Historical industrial activities have resulted in soil contamination at sites throughout the United States and worldwide. Many of these sites are located along coastlines, making them vulnerable to hydrologic and geochemical alterations due to climate change and sea-level rise. Coastal industrial sites in Wilmington, DE, USA commonly contain elevated concentrations of arsenic, lead, chromium, and other inorganic materials, which pose potential risks to both human and ecological health. To assess the potential impacts of sea-level rise on contaminant mobility at one of these former industrial sites along the Christina River, we conducted quantitative comparisons of hydrologic and geochemical dynamics across time scales ranging from hours to months, and throughout seasonal environmental variations. Data was collected from pressure transducers in wells, multi-level redox sensors, and pore water samplers. Results indicate there is significant vertical variation in redox condition. In the tidally impacted variably saturated zone, redox potential varies between oxidizing and reducing conditions depending on the elevation of water table. This strong correlation indicates that a rising water table potentially increases contaminant mobility. Porewater samples also confirm increasing arsenic concentration during the rising tide. Comparison of porewater samples from different depths indicates that deep groundwater with higher salinity contains elevated relative concentrations of arsenic. To understand the chemical processes driving contaminant mobility, the field data are used to inform a parallel laboratory-controlled study that mimics site redox and salinity conditions.
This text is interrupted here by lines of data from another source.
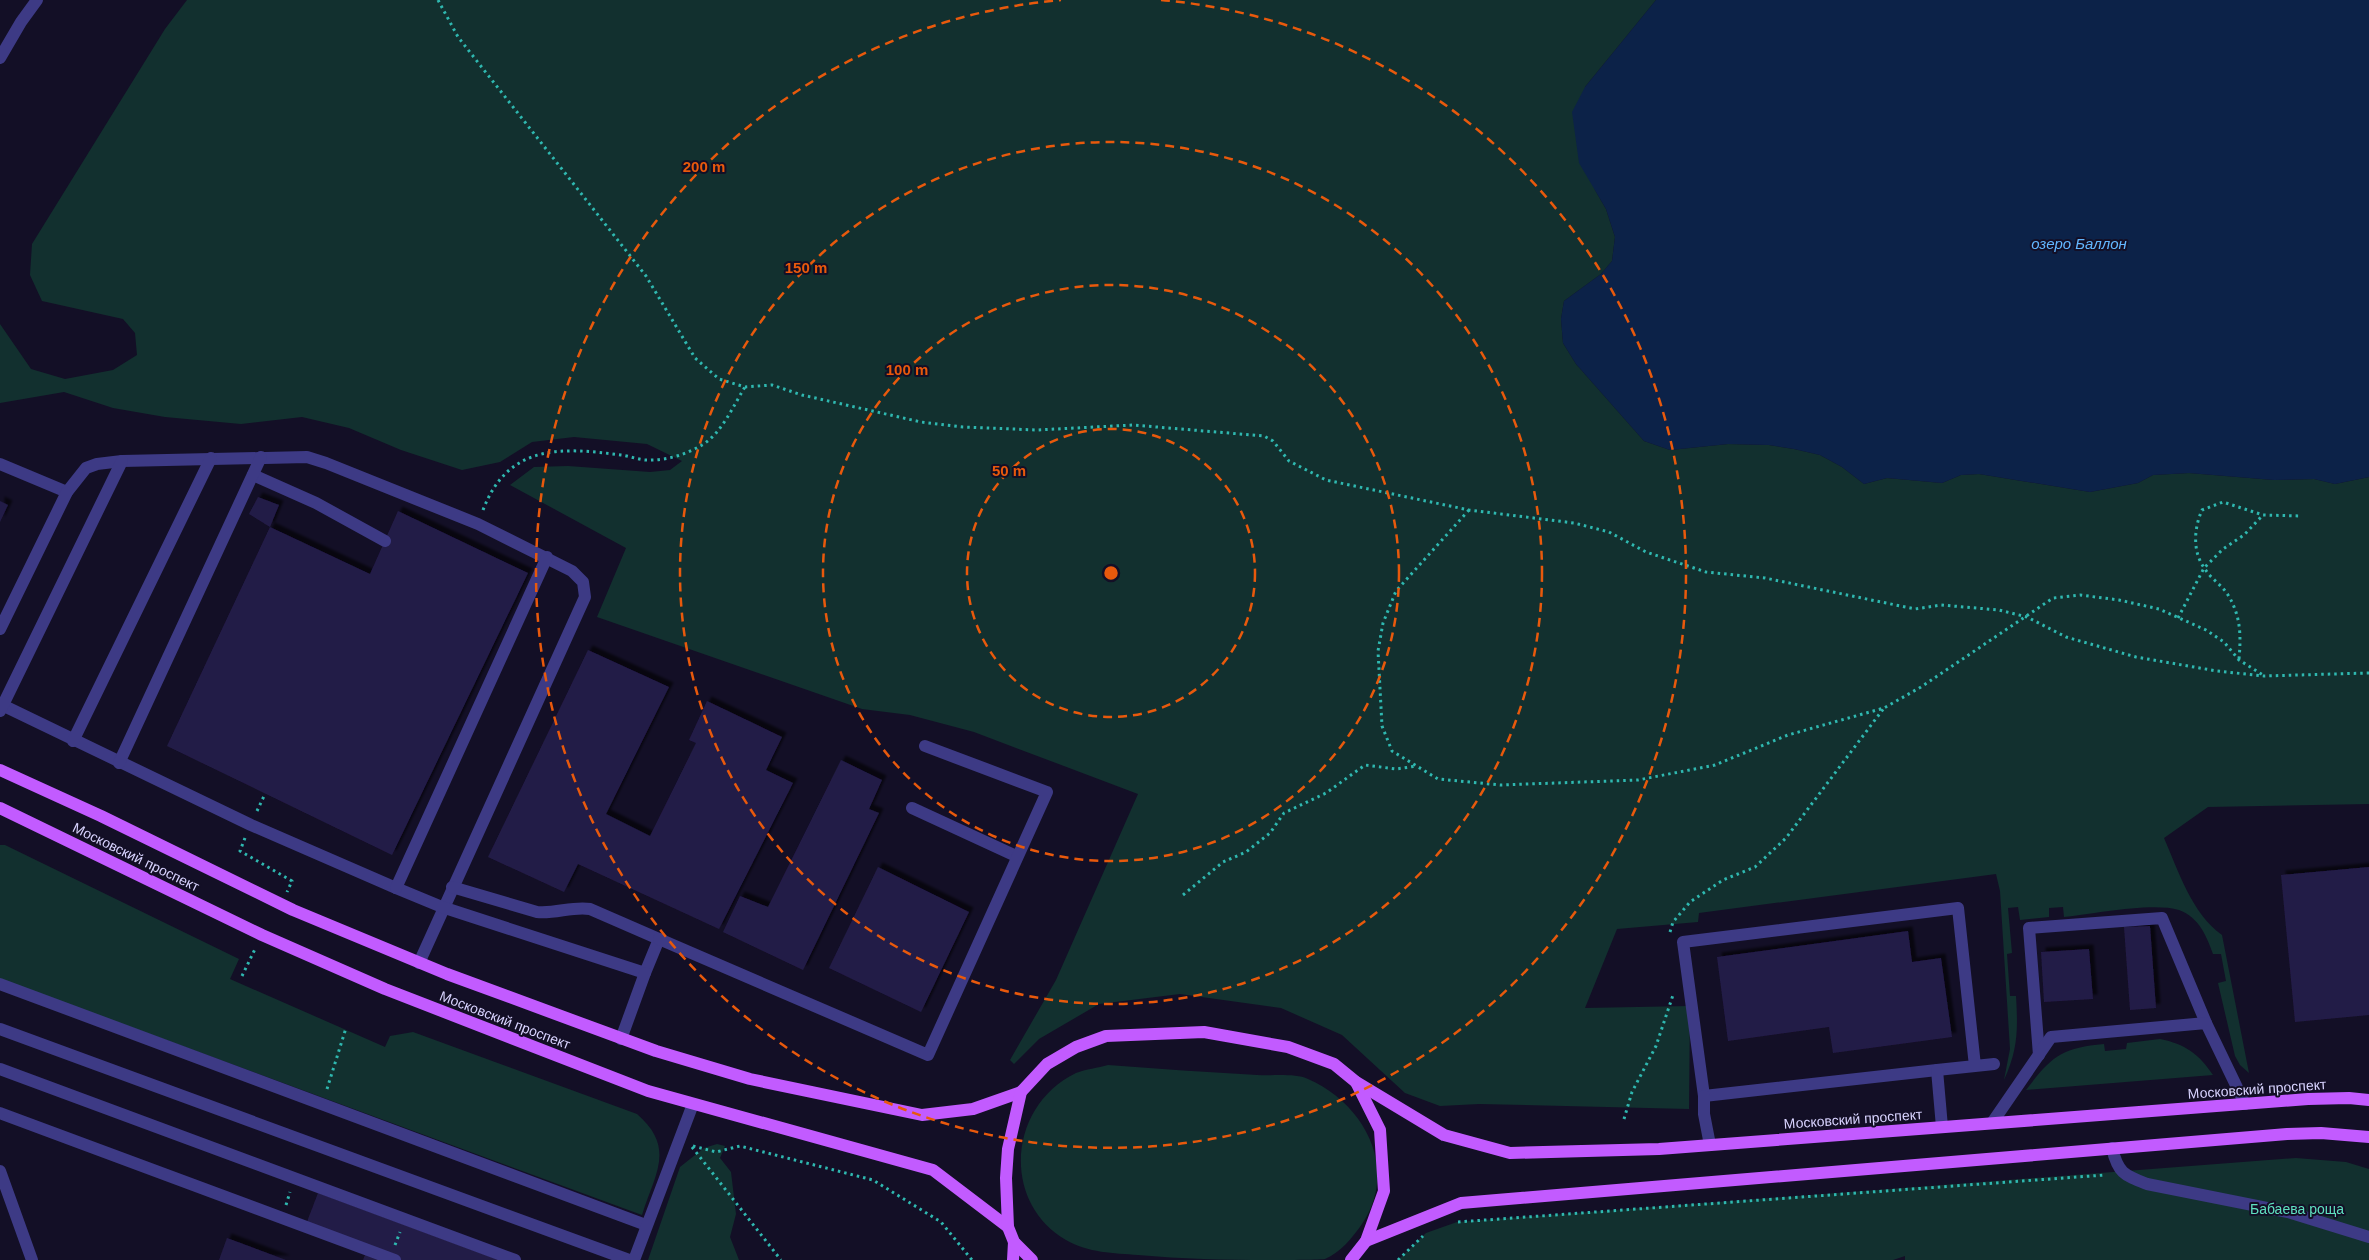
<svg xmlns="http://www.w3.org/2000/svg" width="2369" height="1260" viewBox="0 0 2369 1260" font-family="Arial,sans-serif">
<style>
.green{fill:#12302f}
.water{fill:#0c2248}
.building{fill:#241b47;filter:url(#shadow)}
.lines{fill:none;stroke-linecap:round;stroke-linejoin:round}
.path{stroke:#2fb8b0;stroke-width:3;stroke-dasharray:2.5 4;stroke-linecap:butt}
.minor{stroke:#3d3a85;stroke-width:12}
.major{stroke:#c25bff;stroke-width:12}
.ring{fill:none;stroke:#e8590c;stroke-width:2.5;stroke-dasharray:9 6}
.labels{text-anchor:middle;stroke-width:4;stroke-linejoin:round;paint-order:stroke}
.street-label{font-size:14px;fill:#d9d4ff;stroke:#130f26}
.park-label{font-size:14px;fill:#5fe0c0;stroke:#130f26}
.water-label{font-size:15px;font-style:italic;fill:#62b6ff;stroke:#130f26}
.centre{fill:#e8590c;stroke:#130f26;stroke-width:2.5}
.ring-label{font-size:15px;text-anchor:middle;font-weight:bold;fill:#e8590c;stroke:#130f26;stroke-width:4;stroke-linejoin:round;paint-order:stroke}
</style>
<defs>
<filter id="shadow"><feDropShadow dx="4.5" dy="-4.5" stdDeviation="1" flood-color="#0009"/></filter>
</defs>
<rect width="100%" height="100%" fill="#130f26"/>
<g class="green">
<path d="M187,0h1469l-71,87 10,103 11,19 9,28 -3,24 -11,13 -37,27 -3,18 2,24 13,21 68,77 26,9 58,-6 41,1 25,4 26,6 22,12 22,17 23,-6 55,5 19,-8 18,-1 111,18 48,-9 15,-8 36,-2 85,7 40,-1 21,5 34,-7v327l-161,3 -44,31c14,32 28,76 58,97l27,138 -9,-8 -5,-9 -17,-73 8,-2 -5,-27h-8c-6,-17 -14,-37 -34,-44 -27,-8 -86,4 -115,7l-1,-10 -14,1v9l-29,3 -2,-13 -10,1 4,45 -5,1 3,42h6c2,34 2,53 -12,84l6,-31 -10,-158 -4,-17 -297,39 -1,9 -81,7 -32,79 105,-2 -1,103 -210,-5 -39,2 -35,-13 -63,-58 -61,-27 -101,-14 -81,10 -60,35 -25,25 -4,-4 46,-80 82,-186 -164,-62 -64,-17 -48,-6 -265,-92 29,-69 -116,-63 24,-18 34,-1 82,6 20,-2 12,-9 -35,-17 -73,-7 -42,5 -32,20 -38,8 -61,-20 -52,-22 -47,-11 -61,7 -76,-7 -52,-9 -49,-16 -64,11v-79l31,45 34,10 48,-9 24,-15 -2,-22 -12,-14 -81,-18 -12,-26 2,-31 133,-215z"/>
<path d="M0,845h5l234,114 -9,20 155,68 5,-11 23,-4 224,82c39,34 18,59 5,101l-642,-236z"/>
<path d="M2160,1039c25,5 39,15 53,36l-187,15c26,-34 35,-42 78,-46l1,7 21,-2 1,-6z"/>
<path d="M1108,1065c50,4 100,7 149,10 15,1 38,-2 51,4 57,25 91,90 54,145 -9,13 -22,29 -37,35 -9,1 -44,1 -56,1 -44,0 -87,-1 -131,-5 -24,-2 -50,-2 -72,-15 -66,-39 -57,-135 10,-167 10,-4 22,-5 32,-8z"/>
<polygon points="717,1144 725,1146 720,1158 731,1172 736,1214 730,1237 739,1260 648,1260 680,1167 704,1148"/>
<polygon points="2296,1158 2346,1162 2369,1169 2369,1260 1905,1260 1905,1256 1893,1260 1398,1260 1426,1233 1457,1222"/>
</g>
<polygon class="water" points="1656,0 2369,0 2369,477 2335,484 2314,479 2274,480 2189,473 2153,475 2138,483 2090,492 1979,474 1961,475 1942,483 1887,478 1864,484 1842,467 1820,455 1794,449 1769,445 1728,444 1670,450 1644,441 1576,364 1563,343 1561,319 1564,301 1601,274 1612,261 1615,237 1606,209 1579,163 1572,112 1585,87"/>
<g class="building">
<polygon points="258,497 279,505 270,527 249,514"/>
<polygon points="0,501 8,505 0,522"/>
<polygon points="398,511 528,573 392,855 167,746 270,527 370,574"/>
<polygon points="588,650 669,687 606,814 650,836 696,743 689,740 707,701 782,737 766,770 793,783 719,929 578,864 564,892 488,857"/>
<polygon points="841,760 882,780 869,809 879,813 803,970 723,932 740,896 768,907"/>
<polygon points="878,867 969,912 921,1012 829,968"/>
<polygon points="2369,867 2369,1015 2295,1022 2281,875"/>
<polygon points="2150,926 2156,1008 2130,1010 2124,927"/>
<polygon points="1908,931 1912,962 1941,958 1952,1037 1833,1053 1829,1027 1728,1041 1717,957"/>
<polygon points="2089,949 2093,999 2044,1002 2041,952"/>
<polygon points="318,1193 499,1260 363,1260 367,1250 305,1227"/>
<polygon points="227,1238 286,1260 219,1260"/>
</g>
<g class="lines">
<g class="path">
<polyline points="438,0 458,37 646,276 695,358 719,379 745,387 772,385 802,395 921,422 963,427 1037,430 1133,425 1264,436 1273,441 1289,461 1326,480 1469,510 1574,523 1609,532 1646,552 1706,572 1765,578 1915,609 1941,605 1999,610 2027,617 2066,637 2136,657 2217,671 2264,676 2369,673"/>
<path d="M483,510c25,-66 78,-63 138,-55 9,1 20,6 30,5 17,0 36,-6 51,-15 20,-12 31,-39 43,-58"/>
<polyline points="1469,510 1396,591 1383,623 1378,651 1382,726 1392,751 1438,779 1501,785 1638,780 1715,765 1788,735 1884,708 1921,687 2053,598 2080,595 2119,600 2159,609 2206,630 2224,642 2239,660 2263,675"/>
<polyline points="2178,618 2204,568 2223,549 2244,535 2263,515"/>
<path d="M2239,659c2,-23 2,-43 -11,-64 -6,-10 -17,-16 -23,-26 -13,-17 -11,-41 -3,-59l21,-8 40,13 38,1"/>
<polyline points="257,811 265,794"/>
<polyline points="245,838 240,851 292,881 287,892"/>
<polyline points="1183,895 1223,862 1246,852 1270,833 1284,813 1326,793 1365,765 1396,769 1417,766"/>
<polyline points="1670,932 1673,922 1690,902 1723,880 1755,867 1786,838 1884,708"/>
<polyline points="242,976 256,947"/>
<polyline points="327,1089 346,1028"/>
<polyline points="1624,1119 1632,1092 1656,1046 1673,995"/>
<polyline points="693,1146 716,1152 740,1146 873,1180 941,1222 972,1260"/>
<polyline points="692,1147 781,1260"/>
<polyline points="286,1205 290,1192"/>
<polyline points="1458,1222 2105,1175"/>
<polyline points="395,1245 400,1232"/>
<polyline points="1398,1260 1423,1236"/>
</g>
<g class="minor">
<polyline points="0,58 21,22 37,0"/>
<polyline points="0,464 67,492"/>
<polyline points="253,475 316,503 385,541"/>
<polyline points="0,629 67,492 86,468 97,464 122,461 307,457 326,463 478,524 572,571 583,582 585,597 419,963"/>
<path d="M0,704l251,121 145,63 46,19 203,66 14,-34 -69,-30c-17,-3 -35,5 -53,3l-85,-25"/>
<polyline points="0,711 122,461"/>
<polyline points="73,741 211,458"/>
<polyline points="119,763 261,457"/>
<polyline points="912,808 1016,856"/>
<polyline points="396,888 547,557"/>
<polyline points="659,939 928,1055 1047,792 925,746"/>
<polyline points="0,984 646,1225"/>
<polyline points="0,1029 629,1260"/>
<polyline points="621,1039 645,973"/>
<polyline points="2039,1055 2029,928 2162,918 2206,1023"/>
<polyline points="1975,1066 1958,908 1683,942 1704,1096 1937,1070 1994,1064"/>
<polyline points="0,1069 515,1260"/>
<polyline points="1937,1070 1942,1127"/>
<polyline points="1704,1096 1704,1114 1710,1145"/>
<polyline points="0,1113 395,1260"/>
<polyline points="1992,1123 2051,1037 2206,1023 2245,1104"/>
<path d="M2112,1148c6,25 12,27 35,36l141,28 81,25"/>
<polyline points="0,1171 32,1260"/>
<polyline points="634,1260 693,1104"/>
</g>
<g class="major">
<polyline points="0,770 101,816 293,910 447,974 656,1051 750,1079 922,1115 973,1109 1021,1092"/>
<polyline points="0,808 262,935 385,989 648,1091 933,1170 1008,1227"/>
<polyline points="1366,1241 1461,1203 2287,1134 2321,1133 2369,1137"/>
<polyline points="1013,1260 1014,1242"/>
<polyline points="1032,1260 1014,1242 1008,1227 1006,1178 1008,1149 1021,1092 1047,1064 1076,1047 1106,1036 1204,1032 1288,1047 1334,1064 1356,1082 1444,1135 1510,1153 1659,1149 2308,1099 2349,1098 2369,1100"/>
<polyline points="1351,1260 1366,1241 1384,1191 1380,1130 1356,1082"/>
</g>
</g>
<g class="ring">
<circle cx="1111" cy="573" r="144"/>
<circle cx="1111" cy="573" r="288"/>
<circle cx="1111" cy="573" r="431"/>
<path d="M1161 0A575 575 0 1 1 1061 0"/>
</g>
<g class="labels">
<g class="street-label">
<text transform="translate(136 857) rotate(26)" y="5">Московский проспект</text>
<text transform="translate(505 1020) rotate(21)" y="5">Московский проспект</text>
<text transform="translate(2257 1089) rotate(-4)" y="5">Московский проспект</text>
<text transform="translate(1853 1119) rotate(-4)" y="5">Московский проспект</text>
</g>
<g class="park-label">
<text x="2297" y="1214">Бабаева роща</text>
</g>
<g class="water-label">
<text x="2079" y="249">озеро Баллон</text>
</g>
</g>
<circle cx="1111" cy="573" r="8" class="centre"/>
<g class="ring-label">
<text x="704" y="172">200 m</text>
<text x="806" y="273">150 m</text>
<text x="907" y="375">100 m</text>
<text x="1009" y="476">50 m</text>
</g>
</svg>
This integrated methodology resolves dynamics in both hydrology and geochemistry at a tidally impacted industrial site. Analysis of similar dynamics over different time periods will provide more insights into potential impacts of longer-term sea-level changes as well as intermittent coastal storms. The combined field data and laboratory analysis show that both salinization and rising water tables lead to the release of sediment-bound inorganic contaminants, greater solute mobility, and subsequent contaminant migration, which should be integrated into resource management decisions and adaptation actions.